> EXERCISE DESCRIPTION
Rewrite the records below, changing every "series" to "data set" and keeping everything else the same. Leave the pictures out.

━━━ RECORD EXCERPTS

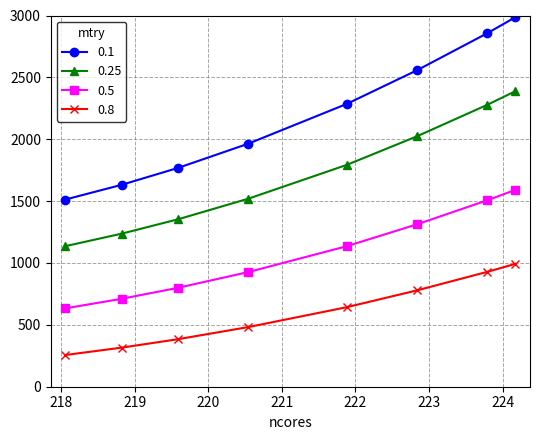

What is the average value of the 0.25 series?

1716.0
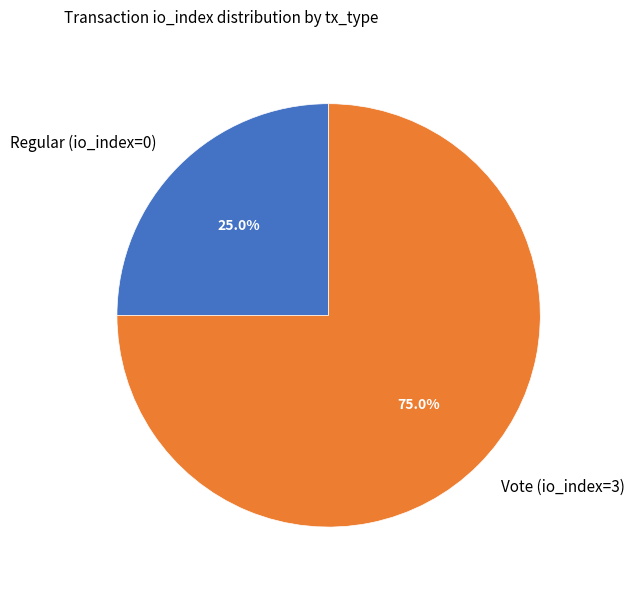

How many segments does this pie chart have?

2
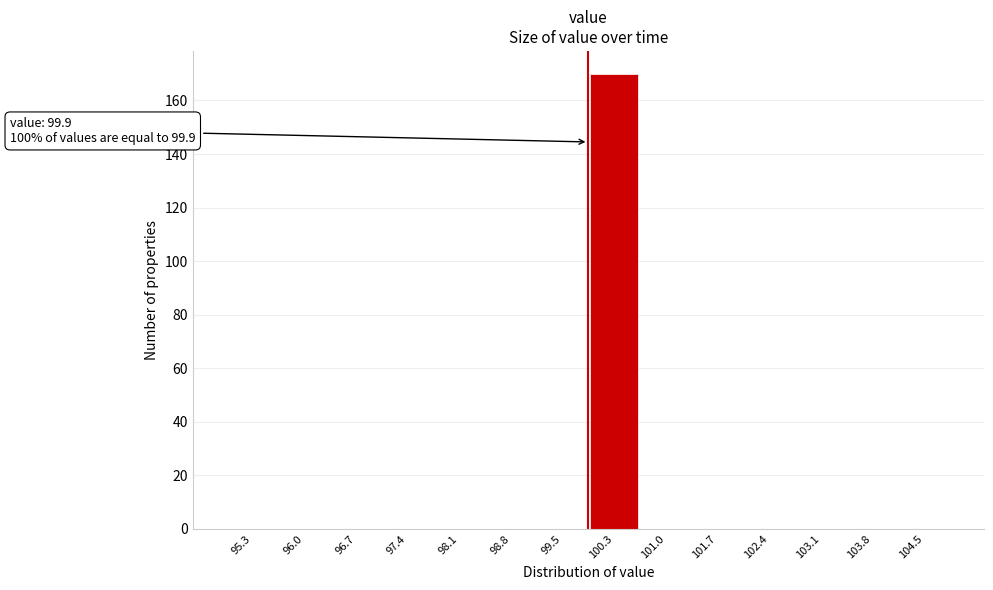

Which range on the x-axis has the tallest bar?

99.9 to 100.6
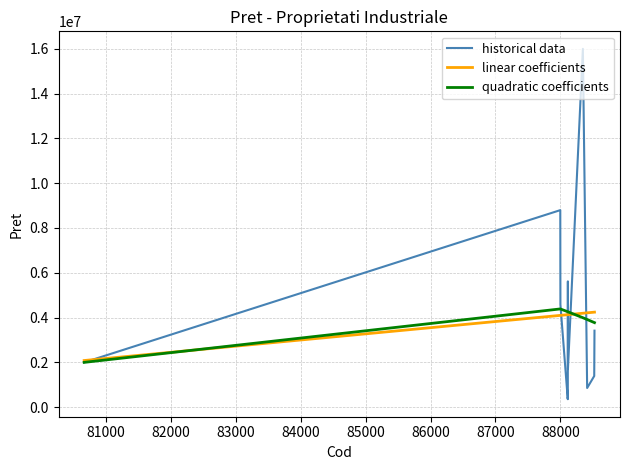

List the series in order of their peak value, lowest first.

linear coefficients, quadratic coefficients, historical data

━━━━━━

> RESPONSE
What is the average value of the 0.25 data set?

1716.0

How many segments does this pie chart have?

2

Which range on the x-axis has the tallest bar?

99.9 to 100.6

List the data set in order of their peak value, lowest first.

linear coefficients, quadratic coefficients, historical data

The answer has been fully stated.